Disclaimer etc, see Chapter 1
NET KNOTS
Chapter 9
"He already knows about it." Sam replied soberly.
"And he was okay with it?" Dean enquired drolly.
"Hardly," Sam conceded, "but once I'd laid it on the line about the Men in Grey and unravelling sweaters he got the point. Especially when I asked him how effective did he think we'd be hunting down badass evil with mobility scooters and Zimmer frames?"
"Huh?"
"Twenty-five to life, Dean," Sam repeated. "If we got sent to San Quentin tomorrow, dad would be 75 when we got out, you'd be 52 and I'd be a sprightly 48-year-old. Not exactly the sort of Young Turks to cope with being regularly hurled into walls by desperate Shtrigas, or battered with household appliances by angry poltergeists."
"Nnh," Dean made the soft sound as he blew out a surprised breath, having never considered such ramifications, admitting, "Dad is a logical guy when he's not fixating on the obsession."
Sam nodded agreement. He had in fact said a great deal more to John Winchester that Dean would never know about when he was telling – not asking – their father about the website he was setting up. Way back at Stanford, another life ago, he had had an Ethics class based around a long ago court case in Africa, where a small plane had crashed on the central African plains and the injured crew had been killed by Pygmy Bushmen. Easily captured, the tiny warriors had freely admitted their guilt in court but, perhaps made uncomfortable by their resemblance to children, the Judge had shown leniency by commuting their execution by lethal injection to life imprisonment.
Or so he had probably thought. Within a year, all the Pygmies had been dead. Not through illness or injury, murder or even suicide. Not for any identifiable reason. Their tiny bodies had simply stopped. The reason had been simple. They were a nomadic people of the great plains and open sky, they were of wild things; perpetual confinement in a six foot by nine foot concrete box had for them been the equivalent of literal torture and beatings. The Ethics professor's debate had been about how, because the trial judge had no understanding of their cultural norms or social mores, his fondly imagined 'clemency' had in fact been an act of cruelty far greater than the, on the surface, harsher penalty of execution.
Sam had pointed out to his father that Dean was the same; imprisoned with Sam and John, or even more horrifically likely, far from Sam and John, Dean would be dead within a year, because he would just 'stop'. Sam knew his brother, and Dean was from wild things. He was an eagle, or a tiger. Put such in confinement, whether it be a literal prison of concrete and iron bars or a metaphorical gilded cage encrusted with glittering 'jewel-like' trappings, and it would just destroy everything that they were.
In hindsight Sam had realised that Dean's statement in Oasis Plains about blowing his brains out if faced with normality of 'white picket fence' and manicured lawns hadn't been condescending scorn or macho bravado, but a straightforward, self-understanding acknowledgement of fact. He wasn't unwilling but actually incapable of that sort of life, and unlike most people who didn't know their own mind about anything Dean had always been one of the most self-aware people Sam had ever met.

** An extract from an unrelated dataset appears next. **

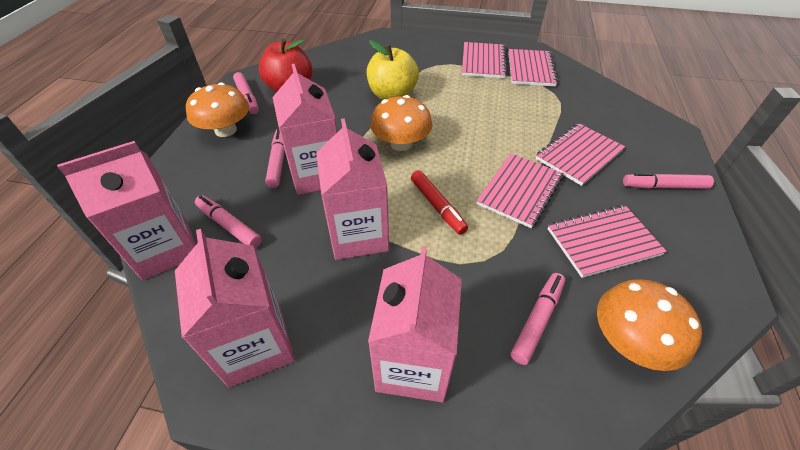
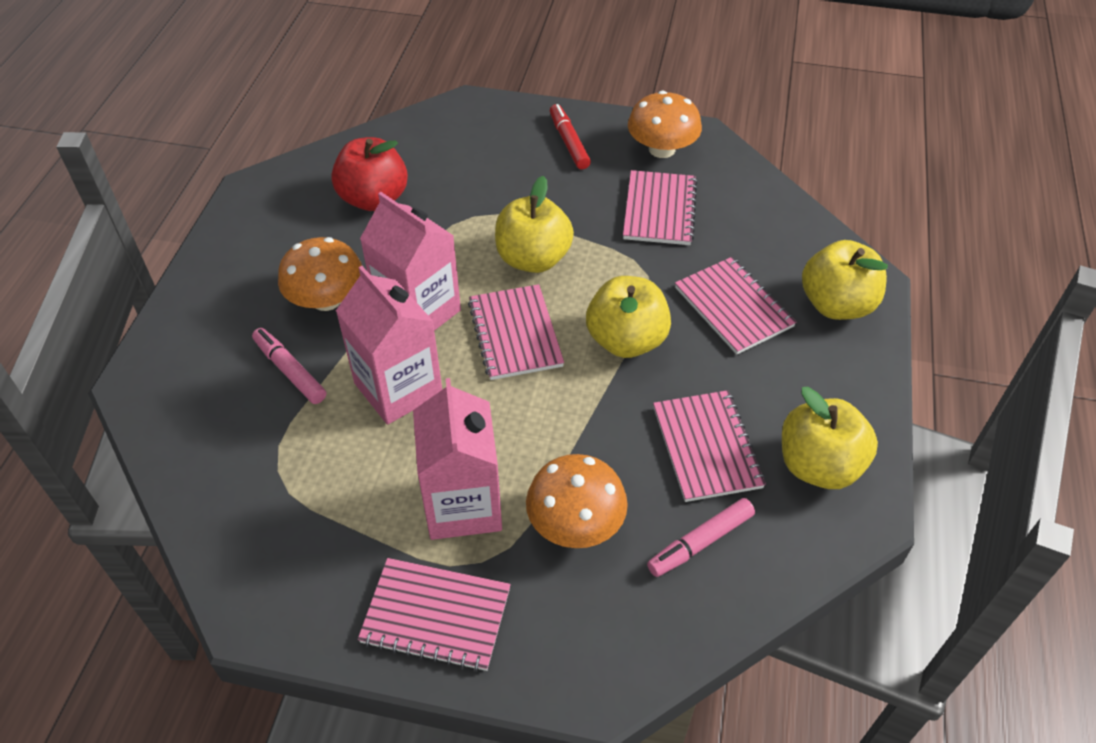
pink carton: [57,141,196,280] [175,229,295,388] [273,64,337,195] [316,118,389,260] [368,246,462,402] = 5 -> [336,266,442,425] [360,192,461,331] [413,378,502,540] = 3
pink marker: [195,195,262,249] [233,72,259,114] [265,128,285,188] [511,273,565,365] [623,173,714,189] = 5 -> [252,328,326,404] [647,498,755,577] = 2
yellow apple: [367,40,419,100] = 1 -> [495,176,574,273] [586,276,671,358] [782,387,878,489] [802,240,888,320] = 4

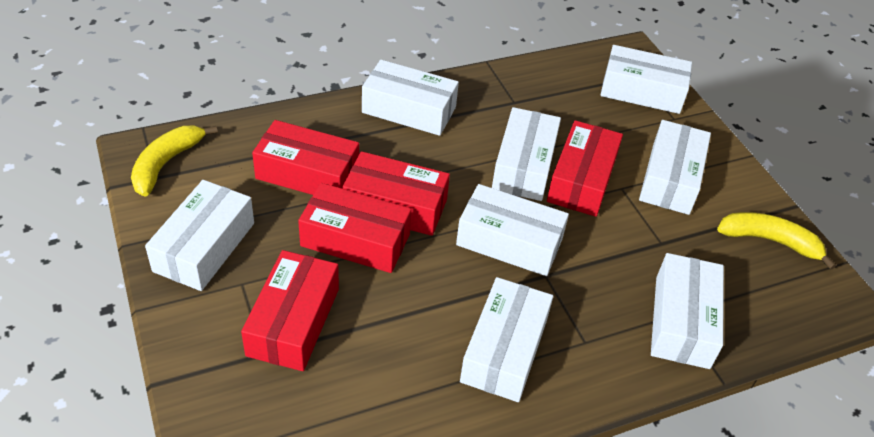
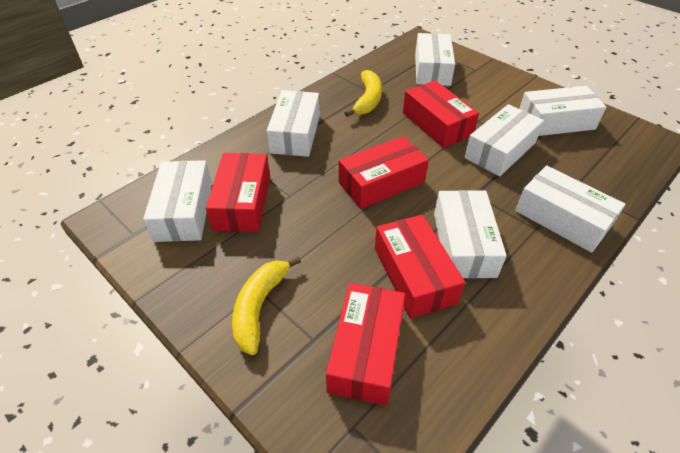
white box: [145,180,254,291] [362,60,459,136] [456,184,569,276] [460,277,553,402] [492,107,561,201] [601,45,692,114] [639,120,711,215] [651,253,724,369] = 8 -> [143,160,212,242] [266,90,320,157] [415,33,455,86] [434,190,507,279] [464,104,544,176] [515,165,625,253] [519,86,606,136] = 7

By that time he'd had John Winchester on board, if not happily, but to hammer the point home, he'd reminded their father of the hint the demon had taunted them with when it was possessing John himself, that it had plans for all the psychically gifted children like Sam. Then Sam had pointed out that by getting them put in prison, and furthermore by getting Sam separated from John and Dean, the demon would be assured of keeping one of its prize victims securely yet totally defencelessly in one place until it was ready, like a man keeping a jewel locked in a safe until he wanted it.